- acephalous societies
- communities with no formal positions of leadership.
- age sets
- gendered groups of people of roughly the same age who play a distinctive role in society with important social obligations and abilities. Age-grade systems tend to be associated with acephalous societies.
- Arab Spring
- a series of protests that spread throughout the Arab world in the early 2010s, demanding an end to oppressive government and poor living conditions.
- asafo
- in Akan societies, the group of young men charged with protecting the town, performing public works, and representing public opinion. Asafo could depose corrupt and unpopular chiefs.
- authority
- the exercise of power based on expertise, charisma, or roles of leadership.
- band societies
- communities of gatherer-hunters in which leadership is temporary, situational, and informal.
- big man
- an informal leader who has gained power by accumulating wealth, sponsoring feasts, and helping young men pay bride wealth.
- centralized societies
- communities in which power is concentrated in formal positions of authority, such as chiefs or kings.
- chief
- the inherited office of leadership in a chiefdom, combining coercive forms of economic, political, judicial, military, and religious authority.
- chiefdoms
- societies in which political leadership is regionally organized through an affiliation or hierarchy of chiefs. Chiefdoms are associated with intensive agriculture, militarism, and religious ideologies.
- chinampas
- agricultural plots created from layers of mud and vegetation in the shallow part of a lake.
- clans
- large kin groups that trace their descent from a common ancestor who is either not remembered or possibly mythological.
- coercive power
- the ability to enforce judgments and commands using socially sanctioned violence.
- colonial states
- state governments imposed by foreigners to rule over local peoples.
- failed state
- a state that cannot perform any of the essential functions of a state.
- fragile state
- a state government that cannot adequately perform the essential functions of a state, such as maintaining law and order, building basic infrastructure, guaranteeing basic amenities, and defending its citizens against violence.
- hegemony
- a powerful ideology that has become generally accepted by most groups in society as common sense. Hegemony emphasizes the norms and values that support the existing social order.
- ideology
- an organized set of ideas associated with a particular group or class in society.
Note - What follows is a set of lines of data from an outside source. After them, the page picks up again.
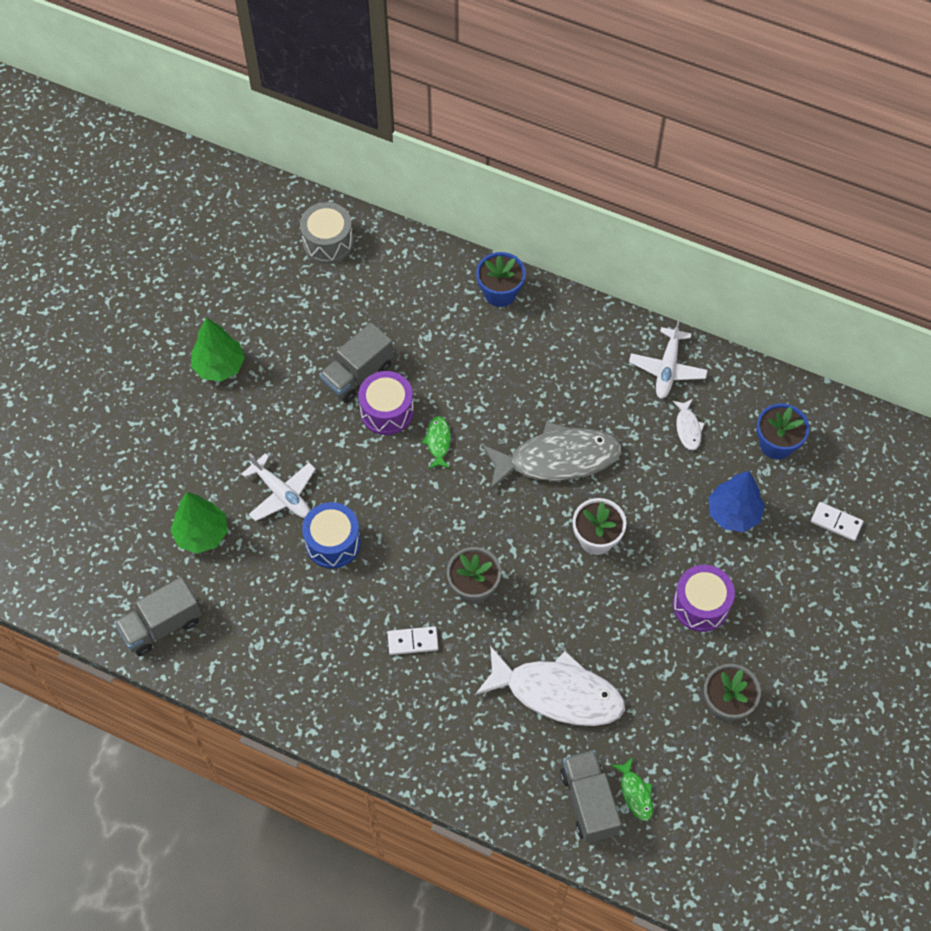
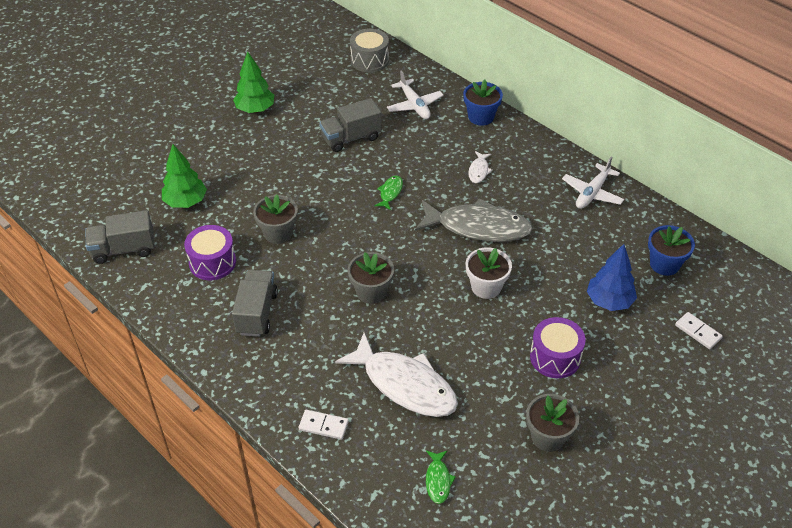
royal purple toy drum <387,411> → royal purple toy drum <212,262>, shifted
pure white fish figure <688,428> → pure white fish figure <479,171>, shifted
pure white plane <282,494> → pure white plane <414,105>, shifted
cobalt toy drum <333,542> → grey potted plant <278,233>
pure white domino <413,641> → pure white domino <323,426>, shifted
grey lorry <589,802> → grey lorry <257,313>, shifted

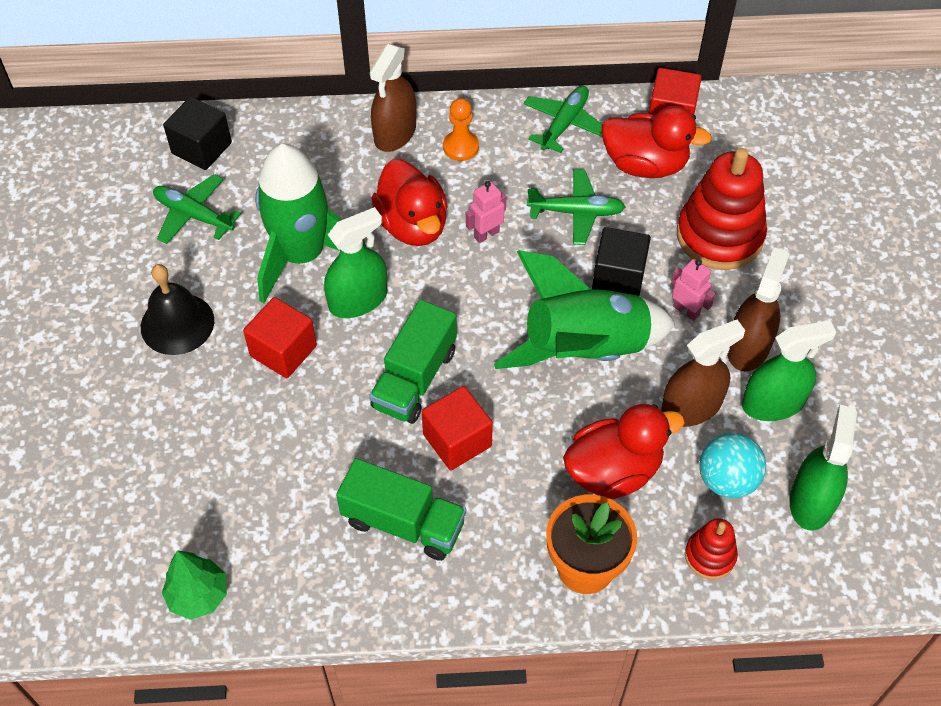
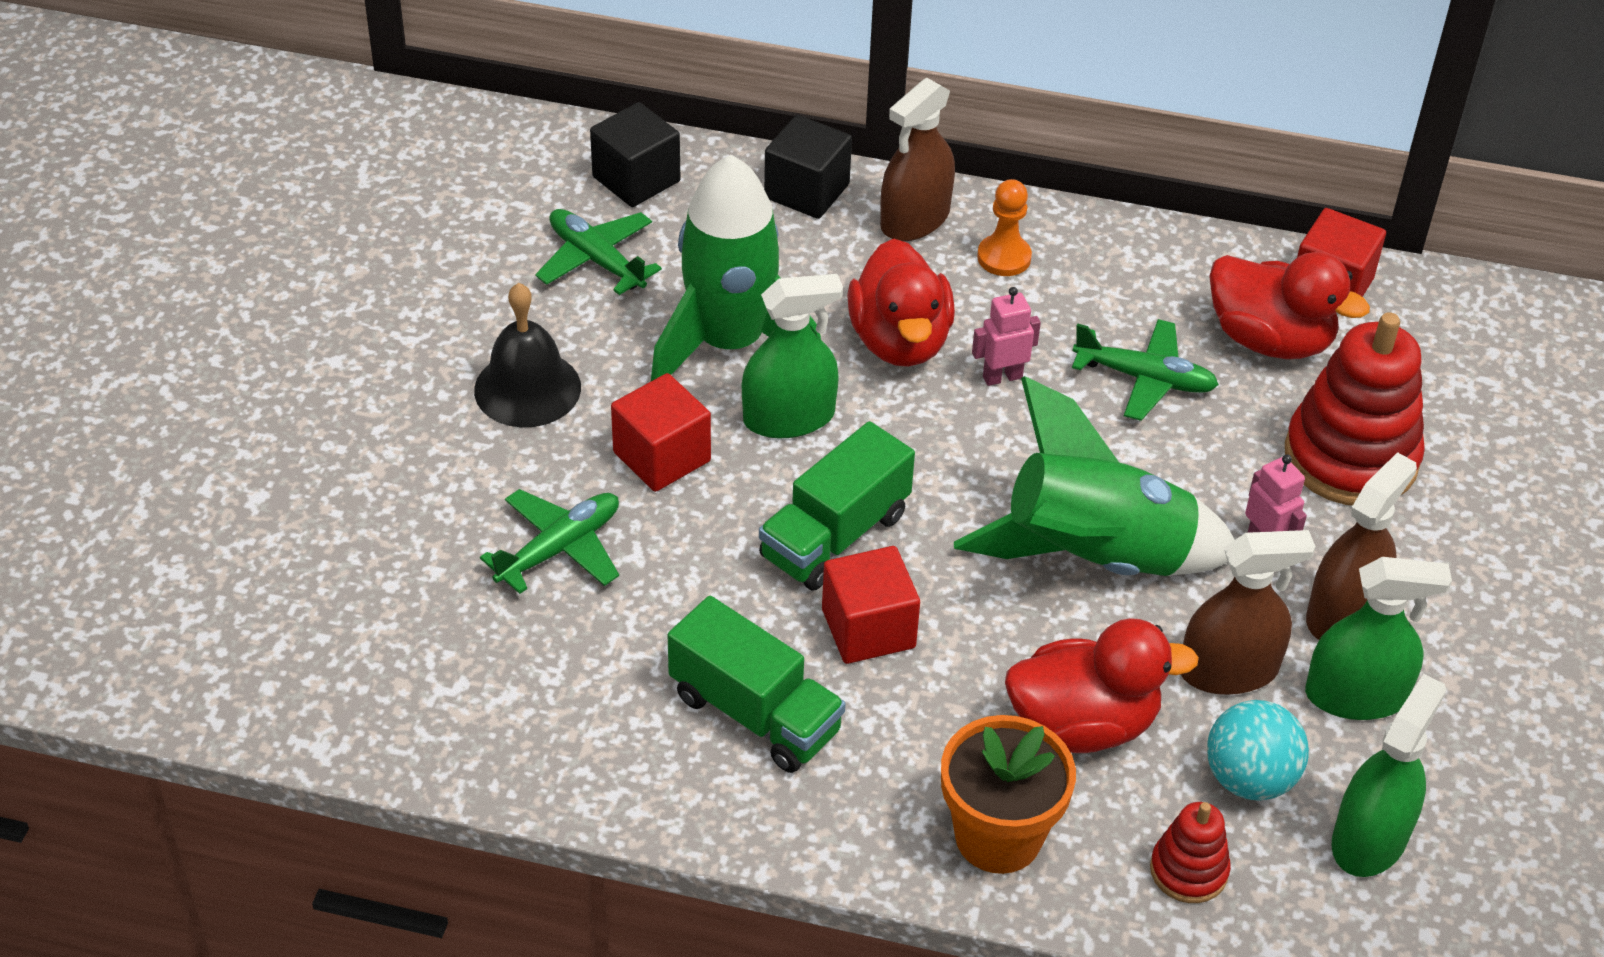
leaf-green plane <564,124> → leaf-green plane <559,549>, shifted
ebony solid cube <618,277> → ebony solid cube <806,191>, shifted
leaf-green toy tree <198,595> → -

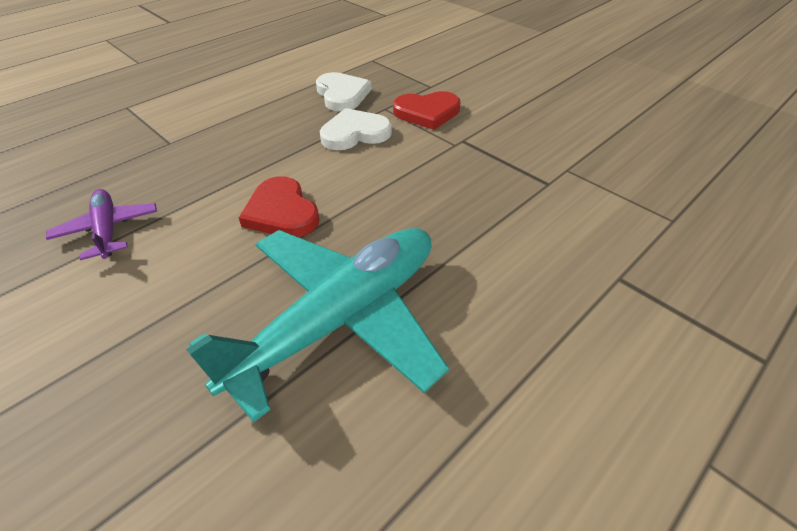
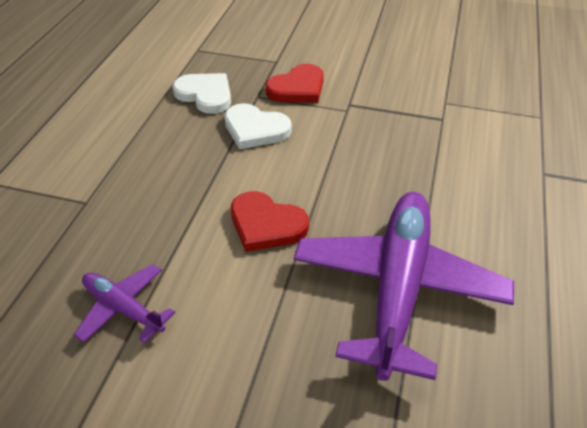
pure white love heart <355,133> → pure white love heart <255,129>, 105 degrees counterclockwise
aqua plane <340,318> → royal purple plane <397,286>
Ideologies are used to explain how various realms of nature and society work, including such realms as economics, politics, religion, kinship, gender, and sexuality.
- imagined communities
- citizens of a nation-state joined together by rituals and practices that give them a collective, imagined sense of community.
- king
- hereditary ruler of a multiethnic empire based on a chiefdom.
- leopard-skin chief
- an informal mediator in Nuer society who negotiated settlement in the case of homicide.
- lineage orders
- societies in which extended family groups provide the primary means of social integration. Leadership in these societies is provided by elders and other temporary or situational figures.
- nation
- a sense of cultural belonging or peoplehood based on a common language, common origin story, common destiny, and common norms and values. National identities are actively constructed by states.
- nation-state
- a political institution joining the apparatus of the state with the notion of cultural belonging or peoplehood.
- parrhesia
- courageous public speech inspired by a moral desire to reveal the truth and demand social change.
- persuasive power
- the ability to influence others without any formal means of enforcement.
- political economy
- study of the ways in which political and economic realms continually reinforce and sometimes contradict one another over time.
- politics
- all elements of the sociocultural dynamics of power
- postcolonial studies
- an interdisciplinary field that combines history, anthropology, political science, and area studies in an effort to understand the diversity, complexity, and legacy of colonialism throughout the world.
- power
- the ability to influence people and/or shape social processes and social structures.
- proto-states
- societies that exhibit some but not all of the features of state societies.
- reform
- the call for systemic changes to address social problems.
- resistance
- the expression of disagreement or dissatisfaction with the social order; may be explicit or implicit.
- revolution
- the replacement of one social order with a different one, often to create enhanced justice, equality, stability, or freedom.
- segmentary lineage
- a kind of lineage order in which family units called minimal lineages are encompassed by larger groups called maximal lineages, which are subsumed by even larger groups called clans.
- social movement
- an organized set of actions by a group outside of government aiming at achieving social change.
- social stratification
- the division of society into groups that are ranked according to wealth, power, or prestige.
- state societies
- large, stratified, multiethnic societies with highly centralized leadership, bureaucracies, systems of social control, and military forces exerting exclusive control over a defined territory.
- tribal societies
- an older term used by anthropologists to refer to pastoralist and horticulturalist societies in which extended family structures provide the primary means of social integration.
- tribe
- an old-fashioned term used to describe ethnic groups or groups organized by lineage. Avoided by many anthropologists now because of connotations of primitivism and groupthink.
- village democracies
- acephalous societies in which an array of social groups provide arenas for discussion and consensus.